**AIM OF THE TASK:** This exercise calls for a copy of every line in the listing below that carries the word "about".

**INFORMATION SUPPLIED:**

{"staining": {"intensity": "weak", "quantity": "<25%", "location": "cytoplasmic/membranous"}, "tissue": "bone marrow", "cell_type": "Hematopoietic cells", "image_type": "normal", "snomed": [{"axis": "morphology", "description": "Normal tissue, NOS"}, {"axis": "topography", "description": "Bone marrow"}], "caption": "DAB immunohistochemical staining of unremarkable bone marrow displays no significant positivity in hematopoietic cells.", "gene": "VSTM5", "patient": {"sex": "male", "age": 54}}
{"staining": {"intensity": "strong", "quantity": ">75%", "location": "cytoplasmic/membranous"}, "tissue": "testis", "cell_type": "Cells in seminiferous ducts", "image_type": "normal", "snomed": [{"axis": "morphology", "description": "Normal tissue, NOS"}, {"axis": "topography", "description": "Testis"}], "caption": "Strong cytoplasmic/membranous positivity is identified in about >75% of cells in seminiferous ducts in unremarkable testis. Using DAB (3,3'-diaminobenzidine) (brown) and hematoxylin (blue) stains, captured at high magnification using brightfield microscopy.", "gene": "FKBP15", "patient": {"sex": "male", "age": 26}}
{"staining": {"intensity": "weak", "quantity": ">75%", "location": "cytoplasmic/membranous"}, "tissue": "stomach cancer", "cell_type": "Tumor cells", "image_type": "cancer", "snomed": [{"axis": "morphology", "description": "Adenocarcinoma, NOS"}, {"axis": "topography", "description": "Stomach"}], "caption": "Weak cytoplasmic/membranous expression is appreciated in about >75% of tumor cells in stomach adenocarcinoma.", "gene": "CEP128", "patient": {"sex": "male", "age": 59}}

**ANSWER TO THE EXERCISE:**
{"staining": {"intensity": "strong", "quantity": ">75%", "location": "cytoplasmic/membranous"}, "tissue": "testis", "cell_type": "Cells in seminiferous ducts", "image_type": "normal", "snomed": [{"axis": "morphology", "description": "Normal tissue, NOS"}, {"axis": "topography", "description": "Testis"}], "caption": "Strong cytoplasmic/membranous positivity is identified in about >75% of cells in seminiferous ducts in unremarkable testis. Using DAB (3,3'-diaminobenzidine) (brown) and hematoxylin (blue) stains, captured at high magnification using brightfield microscopy.", "gene": "FKBP15", "patient": {"sex": "male", "age": 26}}
{"staining": {"intensity": "weak", "quantity": ">75%", "location": "cytoplasmic/membranous"}, "tissue": "stomach cancer", "cell_type": "Tumor cells", "image_type": "cancer", "snomed": [{"axis": "morphology", "description": "Adenocarcinoma, NOS"}, {"axis": "topography", "description": "Stomach"}], "caption": "Weak cytoplasmic/membranous expression is appreciated in about >75% of tumor cells in stomach adenocarcinoma.", "gene": "CEP128", "patient": {"sex": "male", "age": 59}}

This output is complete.